• [Task goal]
Return the text on fixing and preventing authorization denials word for word, in full.

• [Text provided]
Immediate actions to fix the denial
Verify the provider/facility specified on the auth document.
If the auth covers a different provider/location, contact the payer to request an update or retro authorization for the rendering provider. Some payers allow correction if the change was due to provider availability or patient emergency.
If payer won’t retroactively expand auth, evaluate options: appeal with justification (e.g., sudden change due to emergent situation) or discuss patient responsibility/write-off per client instructions.
Prevention controls
When obtaining authorization, explicitly confirm the provider(s) and facility included on the auth.
For contracted networks, ensure that the rendering provider is in the approved provider list for that payer.
Build scheduler workflows that verify the facility/provider on the auth before service delivery and block scheduling unless aligned.
On-Call Scenario: CO 197 – Precertification/authorization/notification is missing.
Step 1: Identify the Denial
“May I get the denial date, please?”
Step 2: Check for Authorization in the System
Look in the billing system or EHR to verify if an authorization number (Auth#) is available.

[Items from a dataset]

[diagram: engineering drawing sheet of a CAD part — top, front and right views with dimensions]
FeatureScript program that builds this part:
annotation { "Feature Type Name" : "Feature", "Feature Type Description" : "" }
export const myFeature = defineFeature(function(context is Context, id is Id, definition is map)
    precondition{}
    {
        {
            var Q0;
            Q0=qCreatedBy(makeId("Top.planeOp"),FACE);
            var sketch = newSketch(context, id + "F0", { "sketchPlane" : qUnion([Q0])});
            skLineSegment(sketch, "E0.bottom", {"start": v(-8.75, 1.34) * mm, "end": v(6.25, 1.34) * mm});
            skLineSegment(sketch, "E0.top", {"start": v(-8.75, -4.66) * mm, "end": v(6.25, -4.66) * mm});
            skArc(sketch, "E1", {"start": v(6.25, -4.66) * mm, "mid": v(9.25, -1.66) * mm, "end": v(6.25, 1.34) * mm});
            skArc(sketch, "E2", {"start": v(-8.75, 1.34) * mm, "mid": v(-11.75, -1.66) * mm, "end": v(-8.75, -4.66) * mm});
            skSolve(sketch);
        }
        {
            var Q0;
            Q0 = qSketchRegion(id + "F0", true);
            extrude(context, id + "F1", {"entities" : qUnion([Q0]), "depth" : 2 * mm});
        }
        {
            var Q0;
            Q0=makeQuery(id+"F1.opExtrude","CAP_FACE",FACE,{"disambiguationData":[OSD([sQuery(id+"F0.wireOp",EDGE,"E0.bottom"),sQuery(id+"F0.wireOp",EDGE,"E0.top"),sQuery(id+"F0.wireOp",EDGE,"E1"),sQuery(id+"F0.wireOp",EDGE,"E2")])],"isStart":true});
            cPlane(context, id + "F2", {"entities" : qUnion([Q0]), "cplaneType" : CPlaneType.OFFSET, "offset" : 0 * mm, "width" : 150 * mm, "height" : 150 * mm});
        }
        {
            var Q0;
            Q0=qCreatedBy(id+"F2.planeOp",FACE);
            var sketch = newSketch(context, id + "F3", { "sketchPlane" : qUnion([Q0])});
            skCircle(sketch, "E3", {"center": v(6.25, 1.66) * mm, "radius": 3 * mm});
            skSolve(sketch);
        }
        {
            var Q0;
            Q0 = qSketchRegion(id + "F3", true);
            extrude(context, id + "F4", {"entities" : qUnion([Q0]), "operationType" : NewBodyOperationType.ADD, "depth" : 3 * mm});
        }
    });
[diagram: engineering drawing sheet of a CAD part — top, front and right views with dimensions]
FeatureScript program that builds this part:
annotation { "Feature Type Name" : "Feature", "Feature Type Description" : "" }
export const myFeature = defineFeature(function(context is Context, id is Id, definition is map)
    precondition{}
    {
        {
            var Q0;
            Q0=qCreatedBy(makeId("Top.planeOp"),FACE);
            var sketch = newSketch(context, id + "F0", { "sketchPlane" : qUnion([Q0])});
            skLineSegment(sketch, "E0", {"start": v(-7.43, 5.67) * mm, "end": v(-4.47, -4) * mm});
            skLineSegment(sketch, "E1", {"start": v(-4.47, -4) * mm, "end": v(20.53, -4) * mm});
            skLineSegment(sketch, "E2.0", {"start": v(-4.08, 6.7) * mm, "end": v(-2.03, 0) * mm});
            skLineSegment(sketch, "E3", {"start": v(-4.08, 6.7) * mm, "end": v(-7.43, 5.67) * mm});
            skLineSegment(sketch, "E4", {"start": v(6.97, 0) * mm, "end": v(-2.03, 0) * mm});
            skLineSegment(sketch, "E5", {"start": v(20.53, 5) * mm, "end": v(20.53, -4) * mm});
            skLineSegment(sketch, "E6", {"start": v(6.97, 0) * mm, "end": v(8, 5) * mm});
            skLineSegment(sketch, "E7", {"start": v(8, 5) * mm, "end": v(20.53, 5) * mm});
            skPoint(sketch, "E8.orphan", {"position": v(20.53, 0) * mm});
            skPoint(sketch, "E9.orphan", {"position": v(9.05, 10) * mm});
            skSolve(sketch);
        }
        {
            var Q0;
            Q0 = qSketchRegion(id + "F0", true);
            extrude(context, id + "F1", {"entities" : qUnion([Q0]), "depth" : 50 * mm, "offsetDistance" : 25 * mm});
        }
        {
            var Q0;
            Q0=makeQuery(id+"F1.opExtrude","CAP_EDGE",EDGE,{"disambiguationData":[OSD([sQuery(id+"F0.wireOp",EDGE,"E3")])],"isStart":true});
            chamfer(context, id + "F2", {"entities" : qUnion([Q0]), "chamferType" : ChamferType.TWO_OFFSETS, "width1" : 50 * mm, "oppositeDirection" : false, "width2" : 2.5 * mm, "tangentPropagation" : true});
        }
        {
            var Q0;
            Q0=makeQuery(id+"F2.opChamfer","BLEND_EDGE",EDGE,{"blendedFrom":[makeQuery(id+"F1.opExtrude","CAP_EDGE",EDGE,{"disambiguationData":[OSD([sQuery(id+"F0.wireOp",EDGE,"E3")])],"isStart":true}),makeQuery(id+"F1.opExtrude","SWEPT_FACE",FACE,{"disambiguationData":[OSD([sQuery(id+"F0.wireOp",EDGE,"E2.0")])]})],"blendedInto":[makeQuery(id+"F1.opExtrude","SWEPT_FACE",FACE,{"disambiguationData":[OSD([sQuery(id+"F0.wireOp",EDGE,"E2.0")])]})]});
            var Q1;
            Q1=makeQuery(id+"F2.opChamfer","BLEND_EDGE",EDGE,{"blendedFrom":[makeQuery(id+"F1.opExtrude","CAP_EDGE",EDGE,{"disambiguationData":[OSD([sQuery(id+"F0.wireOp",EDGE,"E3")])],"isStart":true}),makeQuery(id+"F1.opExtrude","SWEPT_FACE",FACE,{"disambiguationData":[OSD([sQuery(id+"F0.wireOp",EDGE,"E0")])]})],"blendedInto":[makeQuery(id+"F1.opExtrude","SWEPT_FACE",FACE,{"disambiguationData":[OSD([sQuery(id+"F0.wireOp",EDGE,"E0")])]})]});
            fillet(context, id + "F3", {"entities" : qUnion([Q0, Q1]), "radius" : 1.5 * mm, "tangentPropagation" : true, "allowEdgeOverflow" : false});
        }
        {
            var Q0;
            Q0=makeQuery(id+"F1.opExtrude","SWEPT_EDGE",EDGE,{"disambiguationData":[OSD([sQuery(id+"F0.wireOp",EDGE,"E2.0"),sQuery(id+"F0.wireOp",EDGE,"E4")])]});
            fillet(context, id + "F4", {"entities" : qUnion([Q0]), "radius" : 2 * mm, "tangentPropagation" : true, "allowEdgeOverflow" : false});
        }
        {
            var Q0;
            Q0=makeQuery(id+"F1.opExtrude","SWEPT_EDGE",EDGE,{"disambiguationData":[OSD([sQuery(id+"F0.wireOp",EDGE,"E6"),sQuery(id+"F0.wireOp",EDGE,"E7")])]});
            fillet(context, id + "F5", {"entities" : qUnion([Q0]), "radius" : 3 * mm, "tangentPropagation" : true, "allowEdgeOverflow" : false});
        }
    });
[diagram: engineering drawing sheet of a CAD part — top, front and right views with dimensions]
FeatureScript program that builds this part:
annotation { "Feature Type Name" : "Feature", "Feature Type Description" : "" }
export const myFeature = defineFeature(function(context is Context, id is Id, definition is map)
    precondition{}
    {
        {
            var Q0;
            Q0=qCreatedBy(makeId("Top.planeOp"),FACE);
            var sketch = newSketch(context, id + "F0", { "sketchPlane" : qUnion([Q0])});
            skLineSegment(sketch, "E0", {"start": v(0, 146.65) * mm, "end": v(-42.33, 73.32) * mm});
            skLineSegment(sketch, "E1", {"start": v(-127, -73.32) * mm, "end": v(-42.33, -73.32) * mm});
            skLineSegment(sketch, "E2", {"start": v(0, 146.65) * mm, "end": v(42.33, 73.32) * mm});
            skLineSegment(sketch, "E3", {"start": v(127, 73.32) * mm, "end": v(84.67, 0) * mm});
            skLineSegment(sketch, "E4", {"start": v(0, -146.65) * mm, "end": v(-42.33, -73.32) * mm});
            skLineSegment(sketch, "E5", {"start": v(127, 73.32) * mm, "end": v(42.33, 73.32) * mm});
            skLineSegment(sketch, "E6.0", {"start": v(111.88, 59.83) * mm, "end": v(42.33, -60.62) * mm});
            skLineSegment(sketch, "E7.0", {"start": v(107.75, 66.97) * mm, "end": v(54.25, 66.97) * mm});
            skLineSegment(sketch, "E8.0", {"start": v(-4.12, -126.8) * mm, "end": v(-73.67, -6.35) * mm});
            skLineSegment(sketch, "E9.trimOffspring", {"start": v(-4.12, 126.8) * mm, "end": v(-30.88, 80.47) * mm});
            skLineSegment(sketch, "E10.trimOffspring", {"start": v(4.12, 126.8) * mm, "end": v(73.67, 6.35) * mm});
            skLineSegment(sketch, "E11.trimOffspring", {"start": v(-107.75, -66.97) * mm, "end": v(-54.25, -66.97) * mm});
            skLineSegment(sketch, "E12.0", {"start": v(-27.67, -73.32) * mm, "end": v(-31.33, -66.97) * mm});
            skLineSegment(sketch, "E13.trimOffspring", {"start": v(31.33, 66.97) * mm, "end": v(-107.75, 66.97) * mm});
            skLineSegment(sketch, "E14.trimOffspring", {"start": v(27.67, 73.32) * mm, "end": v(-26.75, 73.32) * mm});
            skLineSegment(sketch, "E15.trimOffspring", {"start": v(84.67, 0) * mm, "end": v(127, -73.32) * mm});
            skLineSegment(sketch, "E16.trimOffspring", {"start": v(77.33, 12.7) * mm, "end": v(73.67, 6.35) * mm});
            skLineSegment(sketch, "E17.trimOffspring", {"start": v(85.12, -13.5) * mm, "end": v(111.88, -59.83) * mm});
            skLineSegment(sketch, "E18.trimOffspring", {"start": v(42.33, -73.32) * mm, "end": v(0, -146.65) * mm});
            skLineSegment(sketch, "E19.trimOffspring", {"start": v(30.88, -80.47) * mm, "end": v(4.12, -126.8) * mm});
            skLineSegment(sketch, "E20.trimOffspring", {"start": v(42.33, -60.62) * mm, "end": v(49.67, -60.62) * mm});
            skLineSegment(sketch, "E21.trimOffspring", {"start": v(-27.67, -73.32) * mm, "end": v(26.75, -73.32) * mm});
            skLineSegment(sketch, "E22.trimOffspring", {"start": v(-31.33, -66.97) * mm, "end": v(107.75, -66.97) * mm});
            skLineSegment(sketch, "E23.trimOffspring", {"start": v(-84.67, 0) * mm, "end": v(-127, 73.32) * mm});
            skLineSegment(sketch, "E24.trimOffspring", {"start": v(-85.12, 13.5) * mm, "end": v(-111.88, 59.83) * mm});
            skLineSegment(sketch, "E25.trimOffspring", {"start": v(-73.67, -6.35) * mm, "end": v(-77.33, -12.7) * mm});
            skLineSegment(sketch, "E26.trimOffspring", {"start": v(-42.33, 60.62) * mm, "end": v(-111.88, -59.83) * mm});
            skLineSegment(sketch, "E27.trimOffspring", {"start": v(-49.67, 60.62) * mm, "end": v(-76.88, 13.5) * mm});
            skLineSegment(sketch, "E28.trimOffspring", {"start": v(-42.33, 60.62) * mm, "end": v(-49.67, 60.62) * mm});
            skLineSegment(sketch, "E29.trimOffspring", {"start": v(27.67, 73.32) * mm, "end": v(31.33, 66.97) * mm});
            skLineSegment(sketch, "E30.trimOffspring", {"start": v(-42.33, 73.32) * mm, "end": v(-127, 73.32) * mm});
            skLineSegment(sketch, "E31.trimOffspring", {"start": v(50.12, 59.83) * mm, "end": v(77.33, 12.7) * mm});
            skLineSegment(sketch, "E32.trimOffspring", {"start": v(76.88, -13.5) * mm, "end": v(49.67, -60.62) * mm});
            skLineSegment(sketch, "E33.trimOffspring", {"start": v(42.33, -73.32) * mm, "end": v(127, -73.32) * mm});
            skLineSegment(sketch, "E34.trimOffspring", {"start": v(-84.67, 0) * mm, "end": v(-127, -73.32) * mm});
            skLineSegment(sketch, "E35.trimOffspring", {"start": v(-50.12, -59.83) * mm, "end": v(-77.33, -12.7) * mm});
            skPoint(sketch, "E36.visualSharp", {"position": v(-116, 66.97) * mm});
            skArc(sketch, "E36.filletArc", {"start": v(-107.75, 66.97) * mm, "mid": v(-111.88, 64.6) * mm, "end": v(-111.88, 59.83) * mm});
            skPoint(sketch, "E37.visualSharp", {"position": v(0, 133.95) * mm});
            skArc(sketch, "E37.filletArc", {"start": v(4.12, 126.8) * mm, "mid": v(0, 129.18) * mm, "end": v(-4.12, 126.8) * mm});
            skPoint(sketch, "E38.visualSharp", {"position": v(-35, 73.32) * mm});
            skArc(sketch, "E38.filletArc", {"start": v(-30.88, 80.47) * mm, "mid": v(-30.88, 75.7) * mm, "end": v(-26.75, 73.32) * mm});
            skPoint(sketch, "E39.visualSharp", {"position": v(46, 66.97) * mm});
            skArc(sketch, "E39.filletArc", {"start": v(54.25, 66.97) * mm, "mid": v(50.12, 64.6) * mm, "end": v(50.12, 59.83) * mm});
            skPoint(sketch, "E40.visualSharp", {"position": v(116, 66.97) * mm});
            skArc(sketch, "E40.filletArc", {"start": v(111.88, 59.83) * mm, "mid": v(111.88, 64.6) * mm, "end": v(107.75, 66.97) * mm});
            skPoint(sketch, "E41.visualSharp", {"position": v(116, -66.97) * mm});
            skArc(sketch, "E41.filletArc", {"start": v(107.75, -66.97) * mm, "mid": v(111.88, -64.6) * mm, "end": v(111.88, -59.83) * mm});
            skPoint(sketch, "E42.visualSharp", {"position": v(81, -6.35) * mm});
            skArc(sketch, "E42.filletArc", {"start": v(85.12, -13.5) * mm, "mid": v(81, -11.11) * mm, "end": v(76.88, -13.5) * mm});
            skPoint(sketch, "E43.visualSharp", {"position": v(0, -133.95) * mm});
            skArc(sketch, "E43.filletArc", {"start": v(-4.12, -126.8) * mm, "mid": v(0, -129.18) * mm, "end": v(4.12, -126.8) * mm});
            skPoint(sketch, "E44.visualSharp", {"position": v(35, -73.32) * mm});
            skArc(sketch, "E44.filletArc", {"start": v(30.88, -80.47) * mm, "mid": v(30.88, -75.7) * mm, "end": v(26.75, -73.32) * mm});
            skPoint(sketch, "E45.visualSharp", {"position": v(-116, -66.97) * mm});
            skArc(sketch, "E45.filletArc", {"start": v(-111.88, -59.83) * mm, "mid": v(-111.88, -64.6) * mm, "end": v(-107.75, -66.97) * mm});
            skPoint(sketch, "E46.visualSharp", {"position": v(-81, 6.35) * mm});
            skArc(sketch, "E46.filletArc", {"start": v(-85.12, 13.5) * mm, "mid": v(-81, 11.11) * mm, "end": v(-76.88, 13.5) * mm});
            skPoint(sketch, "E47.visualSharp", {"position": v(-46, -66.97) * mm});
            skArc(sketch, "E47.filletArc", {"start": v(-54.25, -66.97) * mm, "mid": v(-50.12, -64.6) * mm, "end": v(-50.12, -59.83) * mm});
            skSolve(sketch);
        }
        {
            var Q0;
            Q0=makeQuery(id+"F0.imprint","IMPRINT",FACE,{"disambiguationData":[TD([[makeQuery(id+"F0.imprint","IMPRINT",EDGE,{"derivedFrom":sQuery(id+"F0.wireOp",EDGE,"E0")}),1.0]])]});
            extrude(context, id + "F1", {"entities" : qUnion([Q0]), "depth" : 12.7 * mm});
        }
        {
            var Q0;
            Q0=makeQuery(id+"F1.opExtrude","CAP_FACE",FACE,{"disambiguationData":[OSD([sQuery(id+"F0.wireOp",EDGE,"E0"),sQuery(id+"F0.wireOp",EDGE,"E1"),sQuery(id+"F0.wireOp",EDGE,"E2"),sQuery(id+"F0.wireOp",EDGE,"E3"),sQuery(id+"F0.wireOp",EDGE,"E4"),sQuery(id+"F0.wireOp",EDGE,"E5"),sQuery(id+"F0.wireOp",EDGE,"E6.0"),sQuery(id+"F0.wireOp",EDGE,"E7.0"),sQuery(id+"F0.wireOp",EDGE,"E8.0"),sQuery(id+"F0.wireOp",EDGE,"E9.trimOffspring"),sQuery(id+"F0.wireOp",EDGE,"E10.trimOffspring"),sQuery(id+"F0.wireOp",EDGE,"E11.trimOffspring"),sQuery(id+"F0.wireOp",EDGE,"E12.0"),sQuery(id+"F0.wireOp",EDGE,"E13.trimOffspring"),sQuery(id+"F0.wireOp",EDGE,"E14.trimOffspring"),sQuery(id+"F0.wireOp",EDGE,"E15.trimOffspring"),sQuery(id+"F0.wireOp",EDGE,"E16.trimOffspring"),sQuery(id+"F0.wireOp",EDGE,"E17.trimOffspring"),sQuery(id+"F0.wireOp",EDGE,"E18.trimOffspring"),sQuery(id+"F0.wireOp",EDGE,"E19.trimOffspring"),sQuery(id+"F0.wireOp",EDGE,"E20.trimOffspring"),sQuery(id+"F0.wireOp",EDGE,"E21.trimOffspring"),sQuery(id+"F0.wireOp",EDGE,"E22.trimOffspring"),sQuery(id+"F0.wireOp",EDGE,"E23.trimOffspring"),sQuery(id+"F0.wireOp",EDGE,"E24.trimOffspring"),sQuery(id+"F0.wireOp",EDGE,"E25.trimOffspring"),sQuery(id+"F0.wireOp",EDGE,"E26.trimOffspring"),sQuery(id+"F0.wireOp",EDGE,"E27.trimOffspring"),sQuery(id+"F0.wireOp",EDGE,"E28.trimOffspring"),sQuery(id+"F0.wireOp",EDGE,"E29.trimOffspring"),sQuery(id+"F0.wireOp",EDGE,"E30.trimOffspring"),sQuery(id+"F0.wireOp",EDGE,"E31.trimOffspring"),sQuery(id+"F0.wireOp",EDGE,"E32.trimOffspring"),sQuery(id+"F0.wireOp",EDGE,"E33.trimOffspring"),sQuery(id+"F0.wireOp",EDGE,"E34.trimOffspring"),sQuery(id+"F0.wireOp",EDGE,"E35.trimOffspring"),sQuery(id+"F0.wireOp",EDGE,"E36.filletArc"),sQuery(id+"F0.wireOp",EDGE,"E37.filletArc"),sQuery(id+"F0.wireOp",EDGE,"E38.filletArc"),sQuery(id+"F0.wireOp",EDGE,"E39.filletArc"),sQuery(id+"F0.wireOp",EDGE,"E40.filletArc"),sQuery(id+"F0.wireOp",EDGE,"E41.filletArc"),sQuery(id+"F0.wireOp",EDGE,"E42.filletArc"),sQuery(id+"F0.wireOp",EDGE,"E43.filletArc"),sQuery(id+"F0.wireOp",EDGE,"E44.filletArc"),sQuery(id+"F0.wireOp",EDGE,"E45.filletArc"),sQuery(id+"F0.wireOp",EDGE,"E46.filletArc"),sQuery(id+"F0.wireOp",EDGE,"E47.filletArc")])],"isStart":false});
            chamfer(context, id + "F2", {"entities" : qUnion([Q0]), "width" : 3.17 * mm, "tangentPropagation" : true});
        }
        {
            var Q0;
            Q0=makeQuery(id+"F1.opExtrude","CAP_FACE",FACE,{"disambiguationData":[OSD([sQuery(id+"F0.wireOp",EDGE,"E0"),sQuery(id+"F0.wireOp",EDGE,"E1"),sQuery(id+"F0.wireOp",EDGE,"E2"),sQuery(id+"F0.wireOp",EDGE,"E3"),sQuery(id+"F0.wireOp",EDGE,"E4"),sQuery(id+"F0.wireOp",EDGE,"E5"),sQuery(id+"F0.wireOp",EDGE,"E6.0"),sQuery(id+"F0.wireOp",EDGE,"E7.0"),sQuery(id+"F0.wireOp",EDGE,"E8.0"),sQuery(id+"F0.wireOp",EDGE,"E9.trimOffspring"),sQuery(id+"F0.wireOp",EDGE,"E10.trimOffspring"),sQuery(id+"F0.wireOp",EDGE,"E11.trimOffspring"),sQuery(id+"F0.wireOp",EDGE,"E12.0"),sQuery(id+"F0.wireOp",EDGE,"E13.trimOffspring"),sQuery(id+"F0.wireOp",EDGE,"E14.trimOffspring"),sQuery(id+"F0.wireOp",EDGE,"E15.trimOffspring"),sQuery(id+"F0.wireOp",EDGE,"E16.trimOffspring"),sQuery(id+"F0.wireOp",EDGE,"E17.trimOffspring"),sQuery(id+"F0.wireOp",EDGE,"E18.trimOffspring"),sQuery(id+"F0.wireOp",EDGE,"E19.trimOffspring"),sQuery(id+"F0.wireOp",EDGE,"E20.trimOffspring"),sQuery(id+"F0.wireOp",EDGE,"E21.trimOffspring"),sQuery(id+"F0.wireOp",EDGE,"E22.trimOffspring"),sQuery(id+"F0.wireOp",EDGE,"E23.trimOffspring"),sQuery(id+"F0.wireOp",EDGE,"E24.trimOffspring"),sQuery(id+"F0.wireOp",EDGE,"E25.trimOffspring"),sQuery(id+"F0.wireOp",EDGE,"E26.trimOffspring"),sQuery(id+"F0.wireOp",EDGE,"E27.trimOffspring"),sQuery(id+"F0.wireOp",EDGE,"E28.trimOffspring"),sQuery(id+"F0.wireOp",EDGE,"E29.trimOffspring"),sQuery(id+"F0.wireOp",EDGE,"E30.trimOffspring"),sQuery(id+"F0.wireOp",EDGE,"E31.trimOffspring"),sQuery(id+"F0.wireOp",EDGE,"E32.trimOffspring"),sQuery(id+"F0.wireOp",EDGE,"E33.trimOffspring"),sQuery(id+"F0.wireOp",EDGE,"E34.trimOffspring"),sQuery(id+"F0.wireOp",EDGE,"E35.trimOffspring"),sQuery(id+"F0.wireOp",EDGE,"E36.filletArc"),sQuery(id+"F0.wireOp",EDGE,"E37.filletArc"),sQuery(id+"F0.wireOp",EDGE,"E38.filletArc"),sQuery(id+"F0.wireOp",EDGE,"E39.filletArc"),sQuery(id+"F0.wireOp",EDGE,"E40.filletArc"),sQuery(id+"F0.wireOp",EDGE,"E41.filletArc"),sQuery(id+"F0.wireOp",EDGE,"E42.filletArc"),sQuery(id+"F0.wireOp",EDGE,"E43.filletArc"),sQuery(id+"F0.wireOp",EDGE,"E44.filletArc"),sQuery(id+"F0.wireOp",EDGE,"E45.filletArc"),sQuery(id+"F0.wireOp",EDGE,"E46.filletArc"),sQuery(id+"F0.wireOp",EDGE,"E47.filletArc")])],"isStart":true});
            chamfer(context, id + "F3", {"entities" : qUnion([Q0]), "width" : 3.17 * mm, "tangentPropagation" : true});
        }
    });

• [Solution]
Immediate actions to fix the denial
Verify the provider/facility specified on the auth document.
If the auth covers a different provider/location, contact the payer to request an update or retro authorization for the rendering provider. Some payers allow correction if the change was due to provider availability or patient emergency.
If payer won’t retroactively expand auth, evaluate options: appeal with justification (e.g., sudden change due to emergent situation) or discuss patient responsibility/write-off per client instructions.
Prevention controls
When obtaining authorization, explicitly confirm the provider(s) and facility included on the auth.
For contracted networks, ensure that the rendering provider is in the approved provider list for that payer.
Build scheduler workflows that verify the facility/provider on the auth before service delivery and block scheduling unless aligned.
On-Call Scenario: CO 197 – Precertification/authorization/notification is missing.
Step 1: Identify the Denial
“May I get the denial date, please?”
Step 2: Check for Authorization in the System
Look in the billing system or EHR to verify if an authorization number (Auth#) is available.